There are a lot of good movies coming out this summer. I’m not just taking about Think Like a Man Too and Transformers: Age of Extinction. The art houses are also putting plenty of quality films. For once. Between the Obvious Childs and the The Rovers, another indie release has managed to slip through my cracks (it’s not how it sounds). Night Moves, the latest film from Kelly Reichardt (Meek’s Cutoff, Wendy and Lucy), has been out since the end of May, but I have been putting it off. The movie is about a trio of environmentalists (Jesse Eisenberg, Dakota Fanning, and Peter Sarsgaard) who are willing to go to extremes in order to draw attention to their cause. Maybe it’s the film’s built-in message that turned me off, but I should have trusted Reichardt to produce something more layered than a anti-industrial screed.
There are certainly aspects of that in Night Moves, and Reichardt is obviously passionate about her subject matter. Eisenberg’s Josh is the most outspokenly militant of the bunch, at one point railing against the fact that we’re “killing all the salmon just so you can run your fucking iPod every minutes of your life.” That argument wasn’t lost on me, despite the fact that I quickly turned my phone back on as the end credits began to roll. Nor was the slightly hypocritical fact that this movie was screened in a moderately sized theater that uses its fair share of power over the course of the day. Discovering that contrast between Reichardt’s message and Josh’s was one of the more captivating parts of the viewing experience.

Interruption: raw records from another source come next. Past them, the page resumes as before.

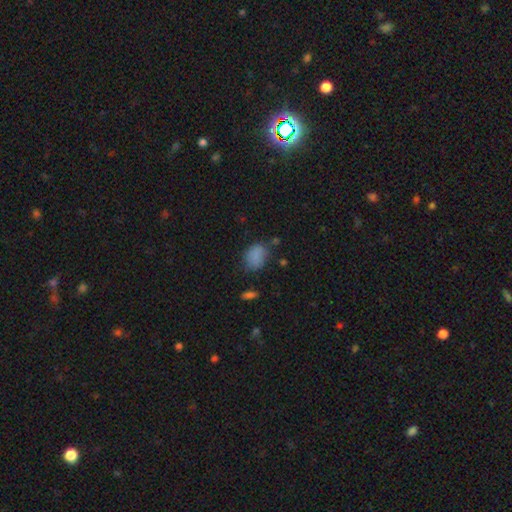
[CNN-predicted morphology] smooth 81%, star or artifact 11%, featured or disk 8%. Down the decision tree: how rounded — in between (74%); merging — none (61%).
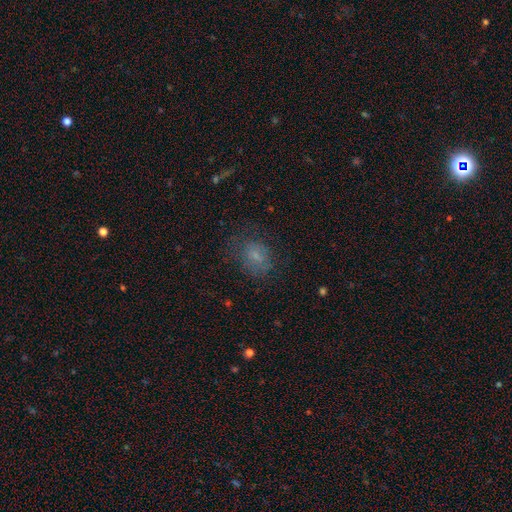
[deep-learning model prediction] smooth-or-featured: smooth: 64% | featured or disk: 19% | star or artifact: 16%
  how-rounded: in between: 54% | round: 44% | cigar-shaped: 1%
  merging: none: 59% | minor disturbance: 22% | major disturbance: 17% | merger: 2%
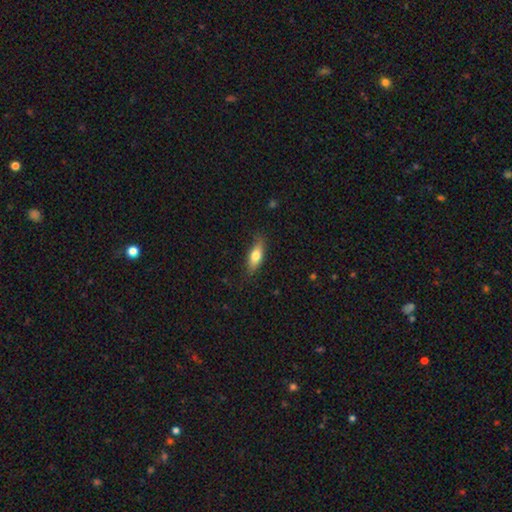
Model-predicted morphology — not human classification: smooth-or-featured: smooth: 71% | featured or disk: 22% | star or artifact: 7%
  how-rounded: in between: 65% | cigar-shaped: 32% | round: 3%
  merging: none: 80% | minor disturbance: 16% | major disturbance: 3% | merger: 1%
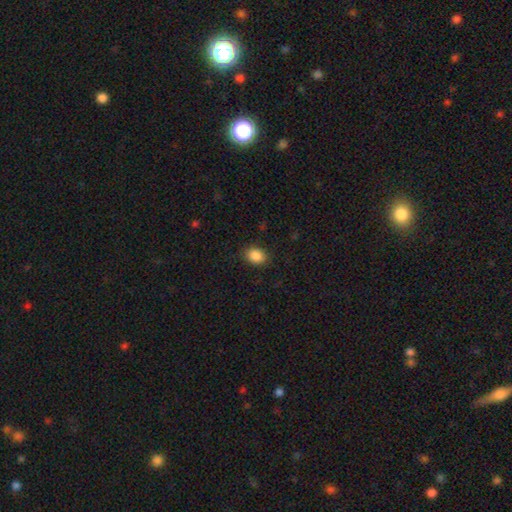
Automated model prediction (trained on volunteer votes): smooth 88%, star or artifact 9%, featured or disk 3%. Down the decision tree: how rounded — in between (59%); merging — none (85%).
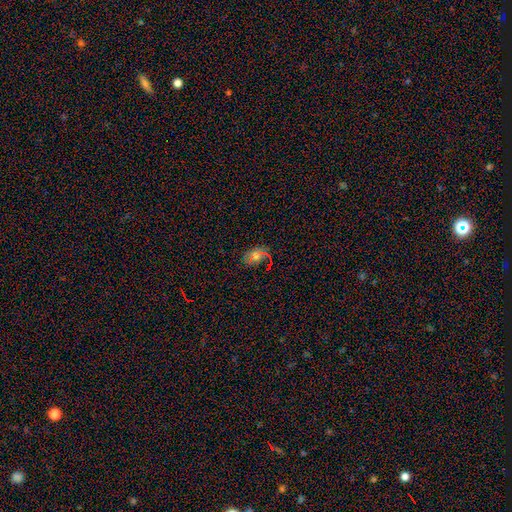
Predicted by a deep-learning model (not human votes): Q: Smooth or featured?
A: smooth (57%); runner-up: star or artifact (24%)
Q: How rounded?
A: in between (84%); runner-up: round (13%)
Q: Merging?
A: none (71%); runner-up: minor disturbance (19%)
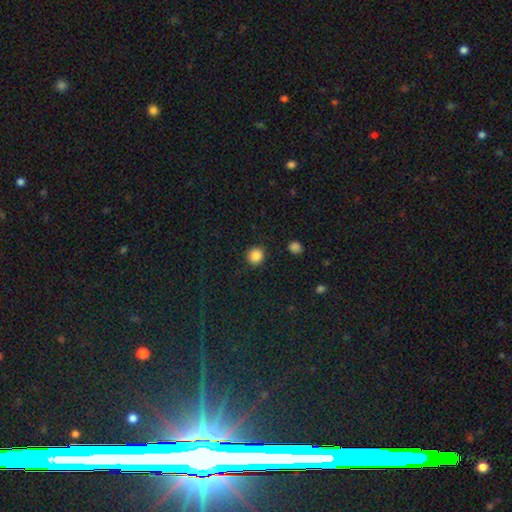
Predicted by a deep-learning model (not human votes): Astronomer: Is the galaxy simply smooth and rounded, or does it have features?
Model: smooth — 86%.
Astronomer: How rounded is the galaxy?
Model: round — 92%.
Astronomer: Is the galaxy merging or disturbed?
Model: none — 90%.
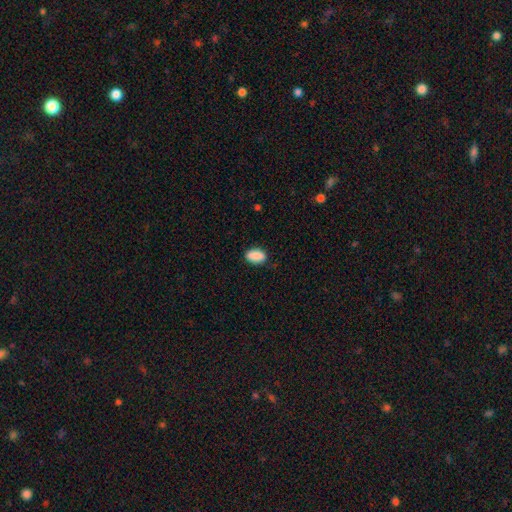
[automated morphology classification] smooth 89%, star or artifact 7%, featured or disk 4%. Down the decision tree: how rounded — in between (90%); merging — none (84%).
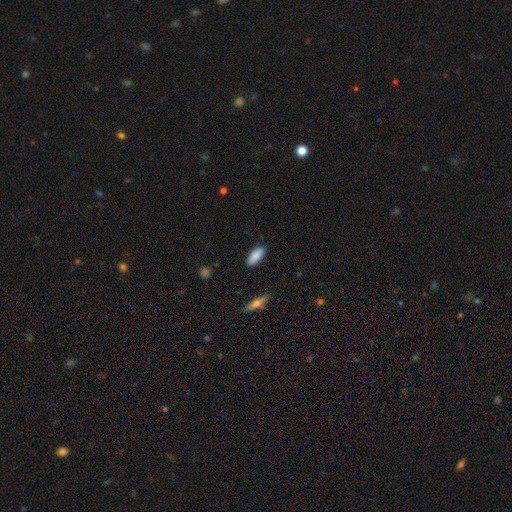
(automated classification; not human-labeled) smooth_or_featured: smooth (p=0.87) [alt: featured or disk p=0.07]
how_rounded: in between (p=0.82) [alt: cigar-shaped p=0.16]
merging: none (p=0.85) [alt: minor disturbance p=0.11]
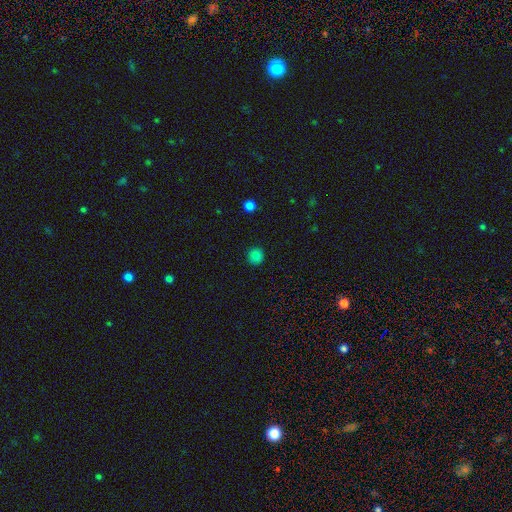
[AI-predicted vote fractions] smooth_or_featured: smooth (p=0.83) [alt: star or artifact p=0.13]
how_rounded: round (p=0.93) [alt: in between p=0.06]
merging: none (p=0.91) [alt: minor disturbance p=0.06]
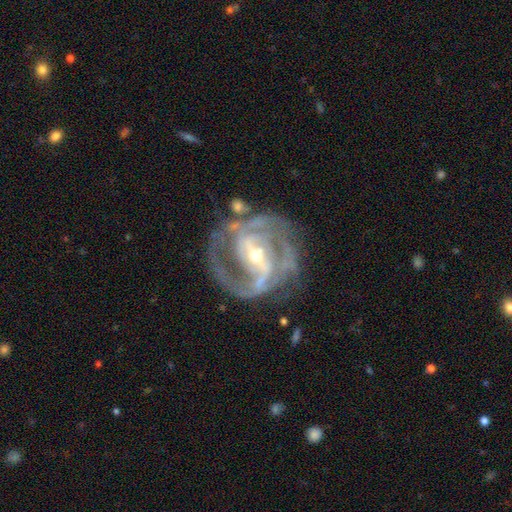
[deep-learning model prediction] Smooth or featured: featured or disk — 89% (smooth — 6%)
Edge-on disk: no — 97% (yes — 3%)
Bar: strong — 49% (weak — 35%)
Spiral arms: yes — 93% (no — 7%)
Spiral winding: medium — 45% (tight — 42%)
Spiral arm count: 2 — 51% (can't tell — 18%)
Bulge size: small — 60% (moderate — 36%)
Merging: none — 60% (minor disturbance — 19%)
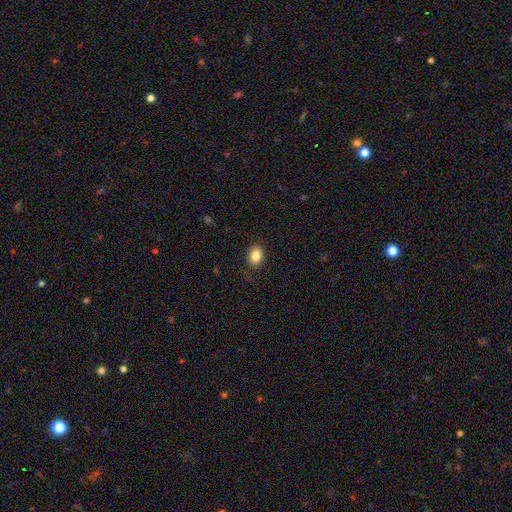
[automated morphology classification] Smooth or featured: smooth — 84% (star or artifact — 9%)
How rounded: in between — 63% (round — 36%)
Merging: none — 86% (minor disturbance — 10%)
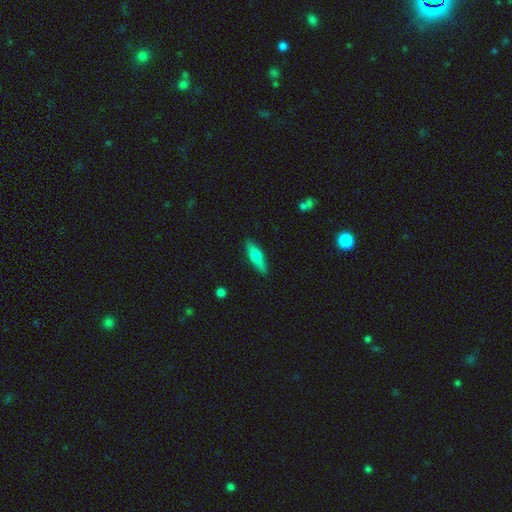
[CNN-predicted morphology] Overall: smooth (62%; featured or disk 32%). How rounded: cigar-shaped (56%; in between 42%). Merging: none (87%).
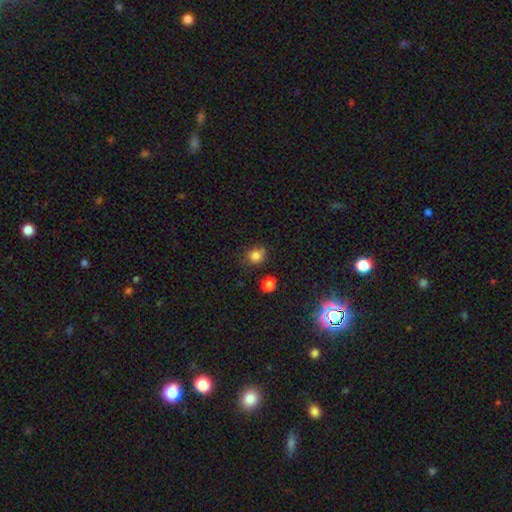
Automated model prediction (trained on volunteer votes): smooth-or-featured: smooth: 82% | star or artifact: 13% | featured or disk: 5%
  how-rounded: round: 80% | in between: 19% | cigar-shaped: 1%
  merging: none: 72% | minor disturbance: 16% | merger: 8% | major disturbance: 4%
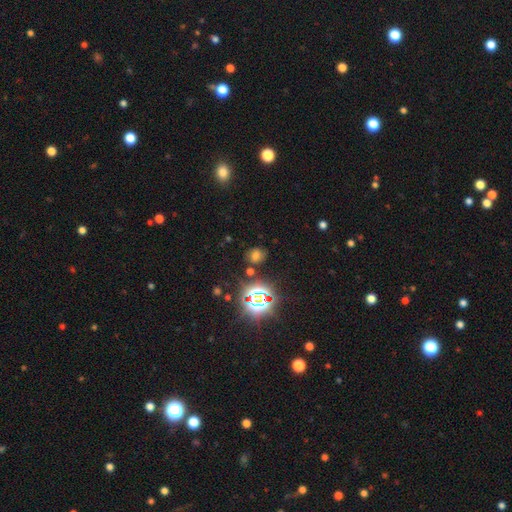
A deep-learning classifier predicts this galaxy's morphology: Overall: smooth (50%; star or artifact 38%). How rounded: round (63%; in between 36%). Merging: none (77%).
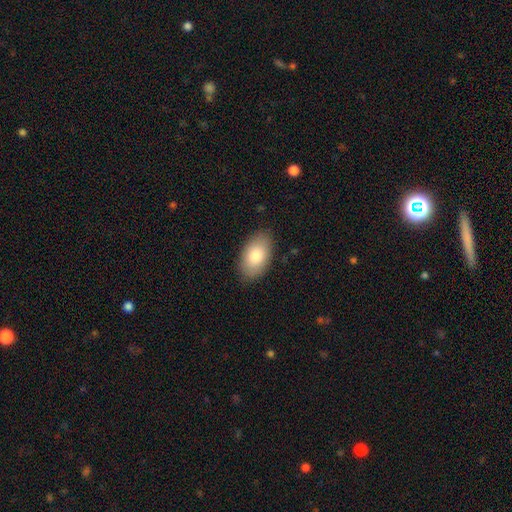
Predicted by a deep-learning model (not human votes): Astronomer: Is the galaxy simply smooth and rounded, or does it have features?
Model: smooth — 84%.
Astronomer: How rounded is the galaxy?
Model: in between — 94%.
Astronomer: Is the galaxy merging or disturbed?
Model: none — 86%.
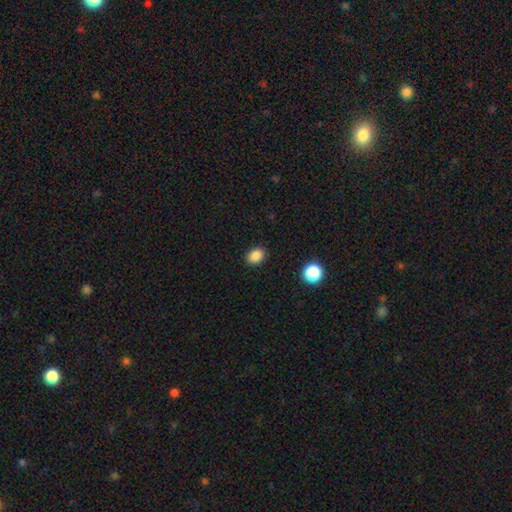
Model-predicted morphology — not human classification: A smooth galaxy with no disk features (86%) that is in between round and cigar-shaped (66%). Merging: none (89%).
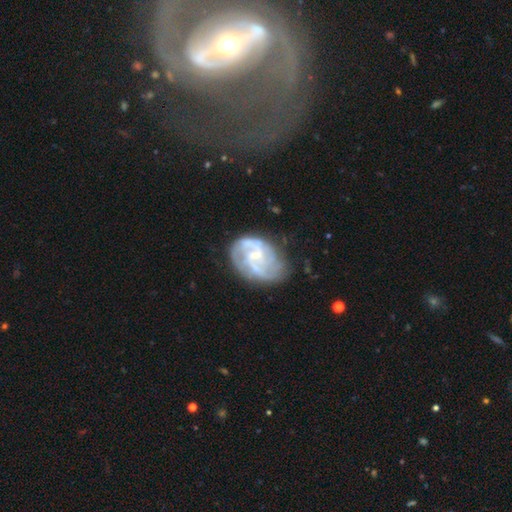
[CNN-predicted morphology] type=featured or disk (82%); edge-on=no (98%); bar=weak (47%); spiral arms=yes (90%); winding=medium (44%); arm count=2 (42%); bulge=small (69%); merging=none (59%).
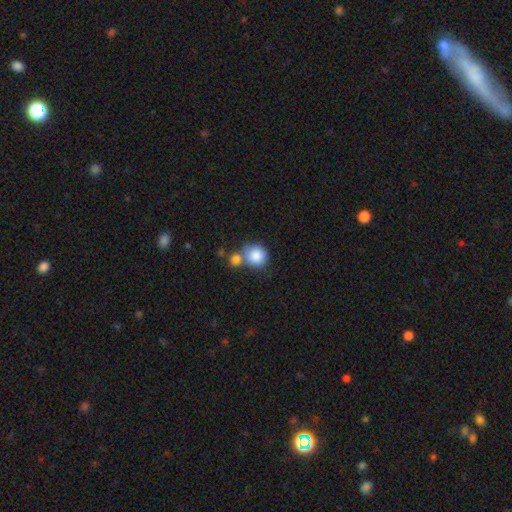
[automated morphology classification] This appears to be a smooth galaxy with no disk features (86%) that is round (88%). Merging: none (47%).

Reichardt does lament the effects our advancement has had on our appreciation of nature – juxtaposing serene campgrounds with the people watching The Price Is Right inside their camper – but Night Moves isn’t condoning any of the measures taken by its main characters. Early in the film, a documentarian (Clara Mamet) screens her latest alarmist work for the group to which Josh and Dena (Fanning) both belong. The filmmaker is criticized for failing to offer solutions, and when Dena asks what they can do to enact change, the filmmaker relays only vague comments about the “many little differences we can make.” Josh and Dena both react to this, plainly pitying this woman for thinking small in comparison to what they have planned. But Reichardt isn’t as self-assured as Josh and Dena are – in fact, the picture’s final shot begs the question, “Have the group’s actions had any positive effects at all?”
The movie has a very deliberate pace; Reichardt allows her shots to breathe, letting the point of interest enter or exit frame as necessary. The locations are at times both beautiful and haunting, and the shots of the dam that torments our “heroes” are just as conflicted.
That conflict informs the performances of the film’s stars as well. Sarsgaard gets the least screen time as former Marine and current well-meaning schlemiel Harmon, but Reichardt also gives his character the least depth. This would usually be a bad thing, but Sarsgaard uses the opportunity to present the most honest character in the movie. Fanning’s Dena, on the other hand, is all about presentation. She works very hard to display a confident exterior, and usually does a great job. But Dena’s inner turmoil is often exposed by physical tics or Spider-Man-esque quips intended to cover-up her nerves (I know Spider-Man is a weird comparison to make for a serious film, but good ole’ Peter Parker was the first thing that popped into mind as we start to get to know Dena).
Eisenberg, however, is the true lead here. Almost every scene is shot with Josh’s perspective in mind, which is a bold choice, as he is Night Moves‘s most reserved character. This is an excellently subdued performance from Eisenberg, a man who usually mumbles his heart out onto his sleeve in every role. It would be almost Zuckerberg-ian if Josh’s paranoia, jealousy, rage, etc. weren’t always boiling right under the surface.
Night Moves starts to shake loose its slow pace and eerie tone in the third act, as thriller notes creep in around the edges. This is where Reichardt loses the film a little; it is almost as if someone told her there needed to be an injection of excitement into the movie, even though it has done so well up to that point without any overt action. She was misled, as there are impeccable scenes of high tension sprinkled throughout the first half, built solely on the characters, rather than stakes. Reichardt recovers in time for the conclusion, and even throws in some really well done and unique end credits.
Night Moves is an excellent feature that comes with a bonus message. It’s nothing so drastic as the one Josh and Dena and Harmon espouse, but Reichardt absolutely intends for her audience to think about their own consumption. Fortunately she manages to also craft a compelling story and intriguing characters at the same time. Clara Mamet’s filmmaker could stand to learn something from her creator.